Median Salary: $42,200
19. Water Quality Investigator
A water quality investigator investigates various water problems and issues that afflict communities in various towns, states, counties and other designated geographical areas. They will often deal with various water measuring instruments and machines to treat and test water. They also monitor operating conditions with the local water supply with assorted meters and gauges.
Typical duties may include:
- Conducts on-site investigations and inspections, to ensure compliance to city codes and federal, state, and/or local regulations relating to waste water rules and regulations
- Gathers evidence, testifies, and assists in the prosecution of offenders of city, state, and/or federal codes related to wastewater rules and regulations
- Investigates illicit discharges to the storm and sanitary sewer systems
- Issues summons and complaints against violators
Median Salary: $41,000
20. Nonprofit Coordinator
Non-profit program coordinators or managers are found in all fields, from human services organizations and academic institutions to political and environmental groups. The job of the program manager at a non-profit is to ensure that the program he oversees is successfully meeting its mandate and ensuring that the funding to maintain that success is continually forthcoming. A non-profit program manager’s job description reflects the characteristics and qualities that are needed to meet those requirements.

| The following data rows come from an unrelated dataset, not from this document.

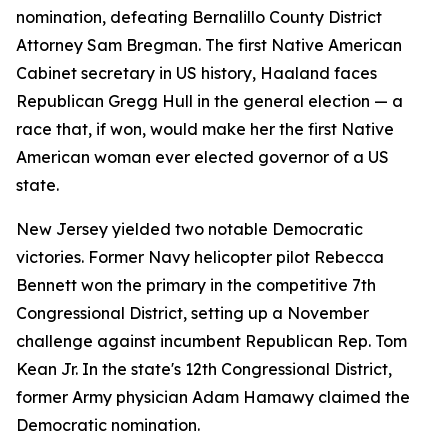
nomination, defeating Bernalillo County District
Attorney Sam Bregman. The first Native American
Cabinet secretary in US history, Haaland faces
Republican Gregg Hull in the general election — a
race that, if won, would make her the first Native
American woman ever elected governor of a US
state.
New Jersey yielded two notable Democratic
victories. Former Navy helicopter pilot Rebecca
Bennett won the primary in the competitive 7th
Congressional District, setting up a November
challenge against incumbent Republican Rep. Tom
Kean Jr. In the state's 12th Congressional District,
former Army physician Adam Hamawy claimed the
Democratic nomination.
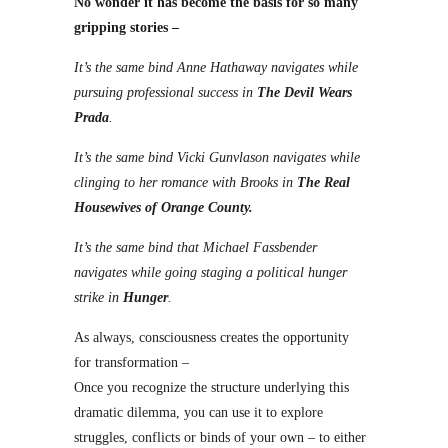
No wonder it has become the basis for so many
gripping stories –
It’s the same bind Anne Hathaway navigates while
pursuing professional success in
The Devil Wears
Prada
.
It’s the same bind Vicki Gunvlason navigates while
clinging to her romance with Brooks in
The Real
Housewives of Orange County.
It’s the same bind that Michael Fassbender
navigates while going staging a political hunger
strike in
Hunger
.
As always, consciousness creates the opportunity
for transformation –
Once you recognize the structure underlying this
dramatic dilemma, you can use it to explore
struggles, conflicts or binds of your own – to either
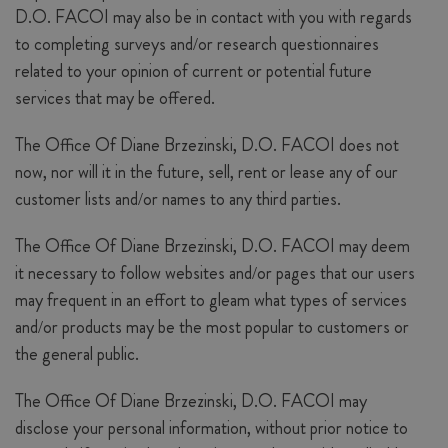
D.O. FACOI may also be in contact with you with regards
to completing surveys and/or research questionnaires
related to your opinion of current or potential future
services that may be offered.
The Office Of Diane Brzezinski, D.O. FACOI does not
now, nor will it in the future, sell, rent or lease any of our
customer lists and/or names to any third parties.
The Office Of Diane Brzezinski, D.O. FACOI may deem
it necessary to follow websites and/or pages that our users
may frequent in an effort to gleam what types of services
and/or products may be the most popular to customers or
the general public.
The Office Of Diane Brzezinski, D.O. FACOI may
disclose your personal information, without prior notice to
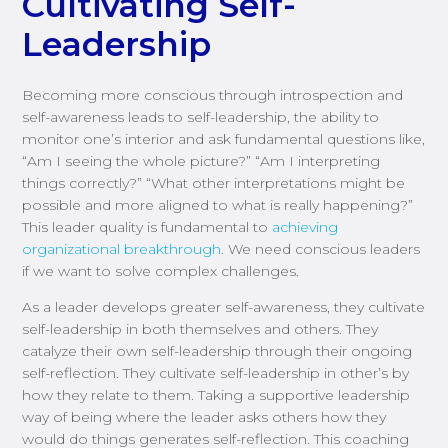
Cultivating Self-
Leadership
Becoming more conscious through introspection and
self-awareness leads to self-leadership, the ability to
monitor one’s interior and ask fundamental questions like,
“Am I seeing the whole picture?” “Am I interpreting
things correctly?” “What other interpretations might be
possible and more aligned to what is really happening?”
This leader quality is fundamental to
achieving
organizational breakthrough
. We need conscious leaders
if we want to solve complex challenges.
As a leader develops greater self-awareness, they cultivate
self-leadership in both themselves and others. They
catalyze their own self-leadership through their ongoing
self-reflection. They cultivate self-leadership in other’s by
how they relate to them. Taking a supportive leadership
way of being where the leader asks others how they
would do things generates self-reflection. This coaching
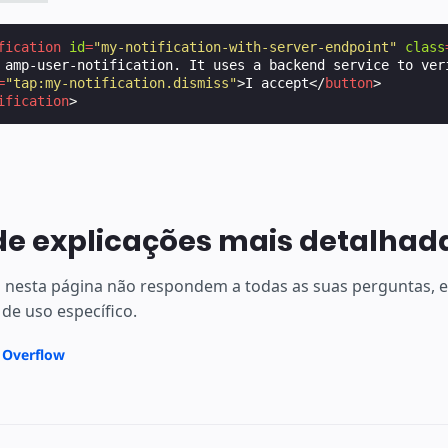
fication
id
=
"my-notification-with-server-endpoint"
class
 amp-user-notification. It uses a backend service to ver
=
"tap:my-notification.dismiss"
>
I accept
</
button
>
ification
>
de explicações mais detalhad
s nesta página não respondem a todas as suas perguntas,
 de uso específico.
k Overflow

The primary responsibility of a non-profit program manager is to manage the day to day activities of the program, which involves creating and managing program content and initiatives. The program in question could be a small, local non-profit that may support only a part-time manager position or an international program that requires full-time oversight and a higher skill level. If the program has additional staff, it is the program manager’s responsibility to supervise those employees, along with volunteers.
Median Salary: $37,000
Some occupations in the public health profession require only an Associates degree such as the working in the water treatment industry. However, one’s prospects are broadened by the completion of at least a Bachelor’s degree. The better paying jobs are available to those who have obtained a Master’s degree, as mentioned in the Overview of this piece.
Some of the career choices require specialty degrees, such as the Registered Nurse accreditation to be a Public Health Nurse.
The United States employs about 100,000 public health professionals. According to the U.S. Bureau of Labor Statistics the overall job growth is expected to be between 10 and 21 percent through 2022, depending on the public health field. It has been reported that America will need an additional 250,000 public health workers by 2020.
An increasing number of professionals trained in public health principles are now finding jobs in diverse medical and business fields. The array of employers for which public health professionals work spans from the government to new and exciting avenues in business and charity.